The proposals will also set out much stronger devolved powers, as part of a review of Britain’s constitutional arrangements overseen by Gordon Brown, the former prime minister.
Starmer told party peers on Wednesday that he regarded reforming the Lords as a critical part of his agenda aimed at “promoting inclusive growth and restoring trust in politics”. While he said that they would continue to play a “vital role” in the campaign to win the next election, reform was needed to show the public that Labour would provide a fresh start after a series of Tory scandals.
He pointed to Johnson’s recent use of his power to appoint peers as showing the need for reform. He said Johnson’s plans to reward “lackeys and donors” made him the latest in a long line of Tory prime ministers who have played party politics with the Lords and ridden roughshod over the appointments system: “We should be rebuilding trust in politics, but this can’t just be an article of faith – we need to show how we will do things differently. Reforming our second chamber has to be a part of that.”
Johnson has recently handed a peerage to Michael Hintze, a leading Tory donor, and previously awarded one to Lebedev. He is now said to be planning to hand more to the ultra-loyal MPs Nadine Dorries, the former culture secretary, and Nigel Adams, a former Cabinet Office minister and longtime supporter.
Johnson’s resignation honours list, which has not yet been announced, is also said to include his advisers Ross Kempsell, 30, and Charlotte Owen, a former assistant to Johnson believed to be in her late 20s.
Starmer had pledged to abolish the Lords as part of his leadership campaign, and to “replace it with an elected chamber of regions and nations”. Doubts were later raised about his commitment to the promise after he abandoned other elements of his leadership pitch. However, it is understood he now sees reform of the Lords as necessary to demonstrate that Labour would represent a decisive change from the Conservatives.
Starmer’s comments suggest that he is backing many of the ideas drawn up by Brown’s review. It is understood to support replacing the Lords with an upper house of nations and regions. It is also said to have backed a new round of devolution, including handing new economic and taxation powers to new independent councils of the nations and for England. Brown wants local mayors to have more power over education, transport and research funding.
During the meeting with peers, Starmer also made clear that he wanted to reposition Labour as “pro-business, pro-growth and can offer Britain a bright future”, adding: “We will be out there showing the public that there is a different way to this failed Tory economics … Britain has so much potential. Labour will harness it so we can lead the world again.
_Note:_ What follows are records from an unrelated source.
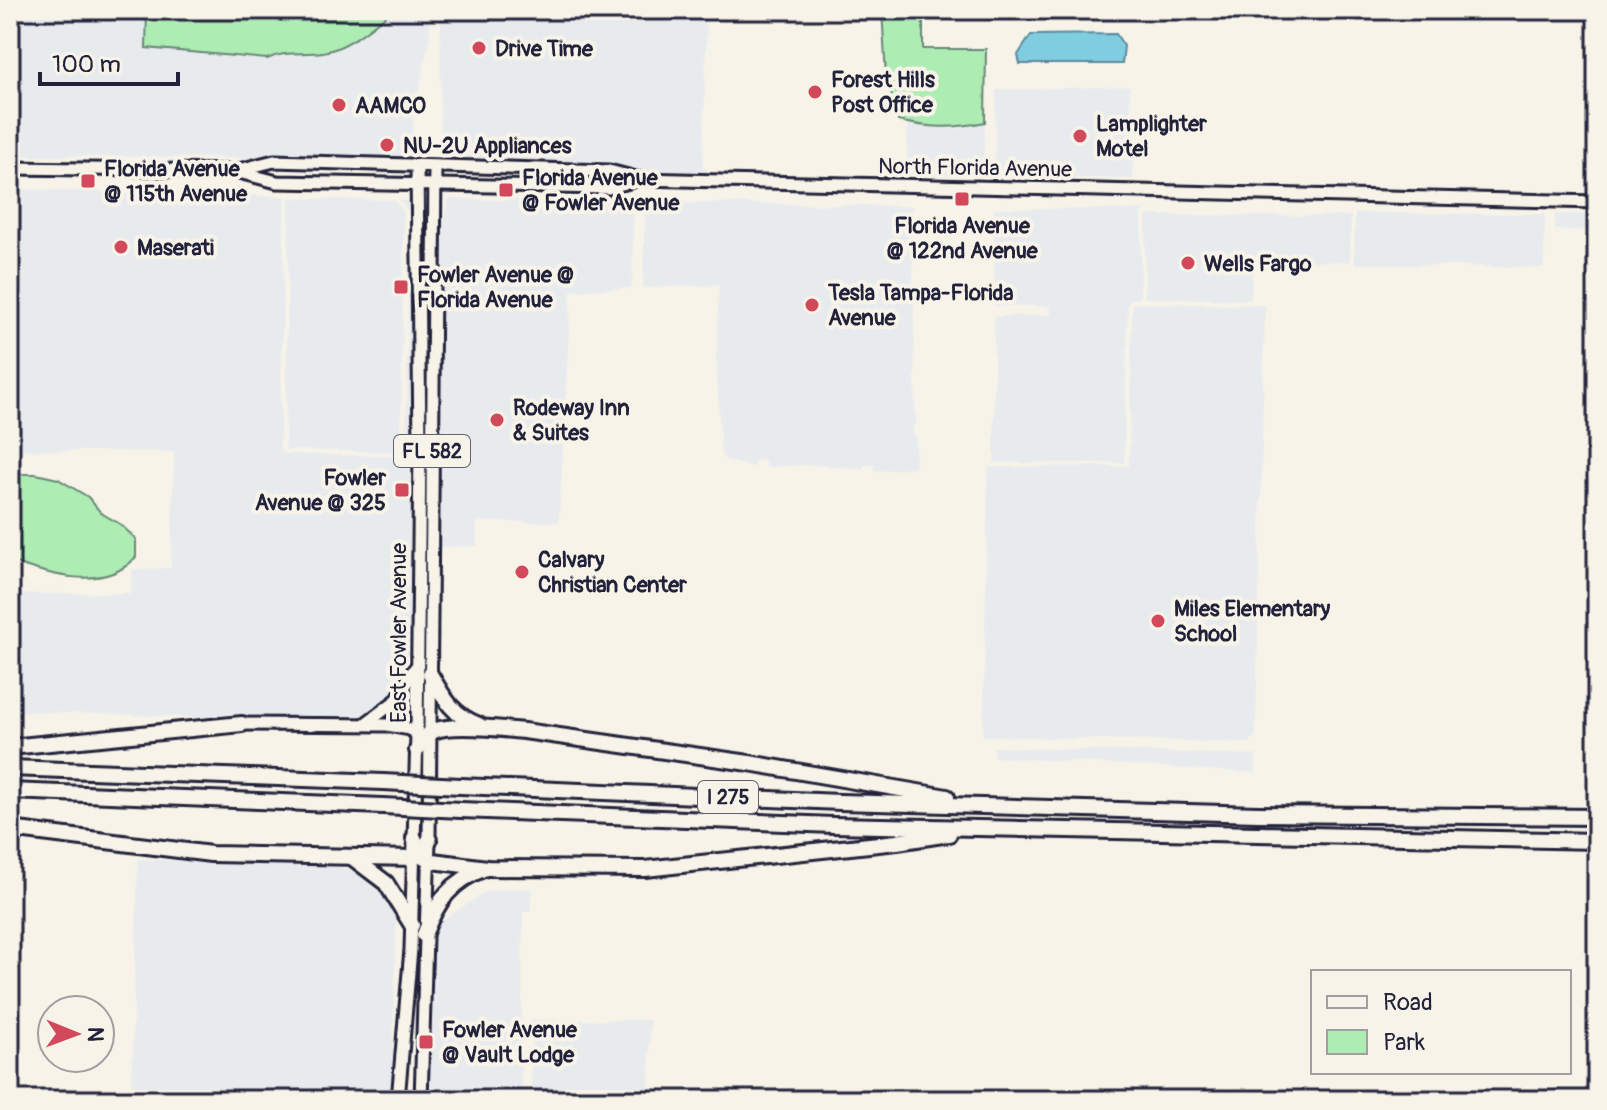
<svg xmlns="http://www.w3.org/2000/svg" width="1607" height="1110" viewBox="0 0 1607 1110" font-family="Pangolin,sans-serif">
<rect width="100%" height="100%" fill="#f7f3e8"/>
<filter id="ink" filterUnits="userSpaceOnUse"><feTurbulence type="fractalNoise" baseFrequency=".0125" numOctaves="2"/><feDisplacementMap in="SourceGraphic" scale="16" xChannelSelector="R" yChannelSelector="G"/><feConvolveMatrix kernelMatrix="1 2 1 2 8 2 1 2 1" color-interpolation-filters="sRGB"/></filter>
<g filter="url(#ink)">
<!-- built -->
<g fill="#e8ebee">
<polygon points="10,10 191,10 273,53 296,53 342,46 393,10 430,10 430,36 418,94 414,94 412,159 10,156"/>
<polygon points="441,10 707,10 703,166 709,173 440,160"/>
<polygon points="1130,86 1133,179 994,176 996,90"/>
<polygon points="985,122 983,176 907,175 907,123 956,129"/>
<polygon points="10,189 285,196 280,450 285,454 401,456 406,453 409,212 399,200 411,200 410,666 392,697 364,720 242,719 10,711 10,594 131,593 132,569 171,568 174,452 10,450"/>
<polygon points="289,198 394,200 404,212 401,452 285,450"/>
<polygon points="449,199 634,202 632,288 571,291 559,522 477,522 477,546 436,547 439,235"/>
<polygon points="645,202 912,206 916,426 913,426 913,435 916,436 916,467 881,471 874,470 874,465 864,465 863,469 813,465 765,467 765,461 755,460 754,467 727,461 721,455 716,358 719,285 643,288"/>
<polygon points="994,208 1192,210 1146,210 1142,213 1140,299 1131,299 1128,303 1124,463 994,463 994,316 1051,315 1050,306 994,306"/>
<polygon points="1355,213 1545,214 1544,268 1354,264"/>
<polygon points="1555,214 1597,215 1597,231 1555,230"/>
<polygon points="1146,215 1351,216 1350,262 1253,260 1251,300 1144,298"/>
<polygon points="1132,303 1265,305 1256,735 1249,743 983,736 988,467 1129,466"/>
<polygon points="994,747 1256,755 1256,773 994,757"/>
<polygon points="138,859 338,867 367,874 376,881 397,908 391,1100 131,1100"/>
<polygon points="532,888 530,912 523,912 521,1100 427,1100 429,957 436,924 489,890"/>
<polygon points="532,1020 650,1020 649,1100 531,1100"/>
</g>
<!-- green -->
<g fill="#adecb3" stroke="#688777" stroke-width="2">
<path d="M147 10H393C373 25 349 48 323 52 303 55 285 50 267 59L146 48Z"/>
<path d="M882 10H987L923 13V49H986L985 122C953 129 929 128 898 121L886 76Z"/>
<path d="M10 474H36L58 479 88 497 101 513 120 524 136 539V557C105 592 48 575 10 561Z"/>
</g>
<!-- water -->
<polygon fill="#81cde0" stroke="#5b899e" stroke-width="2" points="1116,34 1124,46 1122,64 1020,64 1018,55 1031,35"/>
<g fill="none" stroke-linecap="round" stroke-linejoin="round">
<!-- primary casing -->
<g stroke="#22223b" stroke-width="17">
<g id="primary">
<polyline points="10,168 235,171 274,161 609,171 640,179 1597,202"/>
<polyline points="235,171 277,182 608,188 639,179"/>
<polyline points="242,724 387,725 410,729 421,738"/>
<polyline points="365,724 397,700 415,668"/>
<polyline points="398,1100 411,949 417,734 420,447 417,166"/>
<polyline points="421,1100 429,840 435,167"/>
</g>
</g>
<!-- highway casing -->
<g stroke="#22223b" stroke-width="20">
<g id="highway">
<path d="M430 674C443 697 453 716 479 725"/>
<polyline points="10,747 242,724"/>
<path d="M417 750C420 743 426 735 434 731 451 723 503 729 524 731L749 763 947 797"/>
<polyline points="10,768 383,782"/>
<polyline points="461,786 840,802 1258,814 1597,817"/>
<polyline points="10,791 383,806"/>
<polyline points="461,810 833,825 1597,841"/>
<polyline points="10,829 211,854 414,858 423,853 429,840"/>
<polyline points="414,838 420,855 433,861 487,868 645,869 897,842 949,834"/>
<polyline points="353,858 386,883 412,925"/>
<path d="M424 935C437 901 451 881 486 868"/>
</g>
</g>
<!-- primary -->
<use href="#primary" stroke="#f7f3e8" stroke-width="11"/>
<!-- highway -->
<use href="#highway" stroke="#f7f3e8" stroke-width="14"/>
<!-- highway-bridge casing -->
<g stroke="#22223b" stroke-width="20" stroke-linecap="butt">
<g id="highway-bridge">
<polyline points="383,782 461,786"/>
<polyline points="383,806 461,810"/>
</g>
</g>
<!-- highway-bridge -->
<use href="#highway-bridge" stroke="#f7f3e8" stroke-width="14"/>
</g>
</g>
<!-- markers -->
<g fill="#d1495b" stroke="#f7f3e8" stroke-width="3">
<circle cx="479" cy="48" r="8"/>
<circle cx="815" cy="92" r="8"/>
<circle cx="339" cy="105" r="8"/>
<circle cx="1080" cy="136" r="8"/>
<circle cx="387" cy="145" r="8"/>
<rect x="80" y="173" width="16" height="16" rx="4"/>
<rect x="498" y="182" width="16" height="16" rx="4"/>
<rect x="954" y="191" width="16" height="16" rx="4"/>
<circle cx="121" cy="247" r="8"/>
<circle cx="1188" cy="263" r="8"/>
<rect x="393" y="279" width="16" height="16" rx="4"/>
<circle cx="812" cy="305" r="8"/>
<circle cx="497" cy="420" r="8"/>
<rect x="394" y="482" width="16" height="16" rx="4"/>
<circle cx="522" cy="572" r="8"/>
<circle cx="1158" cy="621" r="8"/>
<rect x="418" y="1034" width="16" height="16" rx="4"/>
</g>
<g text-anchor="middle" stroke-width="8" stroke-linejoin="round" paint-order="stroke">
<!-- shield labels -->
<g fill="#f7f3e8" stroke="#62616f" stroke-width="2">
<rect x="394" y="435" width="76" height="32" rx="6"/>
<rect x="698" y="781" width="60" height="32" rx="6"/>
</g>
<g font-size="20" font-weight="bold" fill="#22223b">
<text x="432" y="458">FL 582</text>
<text x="728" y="804">I 275</text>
</g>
<!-- poi labels -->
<g font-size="22" font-weight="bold" fill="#22223b" stroke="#f7f3e8" text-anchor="start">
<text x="495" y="56">Drive Time</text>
<text x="831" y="87">Forest Hills<tspan x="831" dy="25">Post Office</tspan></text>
<text x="355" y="113">AAMCO</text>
<text x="1096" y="131">Lamplighter<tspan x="1096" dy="25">Motel</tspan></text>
<text x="403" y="153">NU-2U Appliances</text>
<text x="104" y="176">Florida Avenue<tspan x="104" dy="25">@ 115th Avenue</tspan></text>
<text x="522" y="185">Florida Avenue<tspan x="522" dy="25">@ Fowler Avenue</tspan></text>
<text x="962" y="233" text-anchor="middle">Florida Avenue<tspan x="962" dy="25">@ 122nd Avenue</tspan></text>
<text x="137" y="255">Maserati</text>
<text x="1204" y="271">Wells Fargo</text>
<text x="417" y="282">Fowler Avenue @<tspan x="417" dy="25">Florida Avenue</tspan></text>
<text x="828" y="300">Tesla Tampa-Florida<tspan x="828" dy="25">Avenue</tspan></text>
<text x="513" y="415">Rodeway Inn<tspan x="513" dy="25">&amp; Suites</tspan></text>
<text x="386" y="485" text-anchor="end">Fowler<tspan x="386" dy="25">Avenue @ 325</tspan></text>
<text x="538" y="567">Calvary<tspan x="538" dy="25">Christian Center</tspan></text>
<text x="1174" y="616">Miles Elementary<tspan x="1174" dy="25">School</tspan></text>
<text x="442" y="1037">Fowler Avenue<tspan x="442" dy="25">@ Vault Lodge</tspan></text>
</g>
<!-- street labels -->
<g font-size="22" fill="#22223b" stroke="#f7f3e8">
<text transform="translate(975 167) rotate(1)" y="8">North Florida Avenue</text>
<text transform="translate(398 633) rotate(-90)" y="8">East Fowler Avenue</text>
</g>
</g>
<!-- margin -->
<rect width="1607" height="1110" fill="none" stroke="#f7f3e8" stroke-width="40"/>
<rect x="20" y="20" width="1567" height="1070" fill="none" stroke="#22223b" stroke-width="3" filter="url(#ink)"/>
<!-- legend -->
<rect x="1311" y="970" width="260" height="104" fill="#f7f3e8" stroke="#a29fa3" stroke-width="2"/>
<rect x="1327" y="996" width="40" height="12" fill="#f7f3e8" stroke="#a29fa3" stroke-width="2"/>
<text x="1383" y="1010" font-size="24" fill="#22223b">Road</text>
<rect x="1327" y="1030" width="40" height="24" fill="#adecb3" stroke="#a29fa3" stroke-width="2"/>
<text x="1383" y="1050" font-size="24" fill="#22223b">Park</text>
<!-- north arrow -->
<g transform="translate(76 1034) rotate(91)"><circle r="38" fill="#f7f3e8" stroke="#a29fa3" stroke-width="2"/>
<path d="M0-6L14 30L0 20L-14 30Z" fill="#d1495b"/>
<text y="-12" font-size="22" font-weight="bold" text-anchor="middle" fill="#22223b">N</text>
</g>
<!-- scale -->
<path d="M40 72v12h138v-12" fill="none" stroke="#22223b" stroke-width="4"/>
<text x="52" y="72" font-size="24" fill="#22223b" stroke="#f7f3e8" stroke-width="6" paint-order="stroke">100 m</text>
</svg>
Labour has already announced that Starmer backs banning MPs from carrying out paid consultancy work as a way of improving ethical standards. He would also replace the ministerial code with an updated code of conduct. The party’s plans appear to include an entirely elected second chamber, but the details of the reforms have not yet been agreed.
The last big attempt to reform the Lords came under the coalition government led by David Cameron. Nick Clegg, the Liberal Democrat leader and deputy prime minister, eventually had to abandon the plans in the wake of a humiliating Tory rebellion. His proposals would have seen 80% of peers elected and the total number of members cut to 450.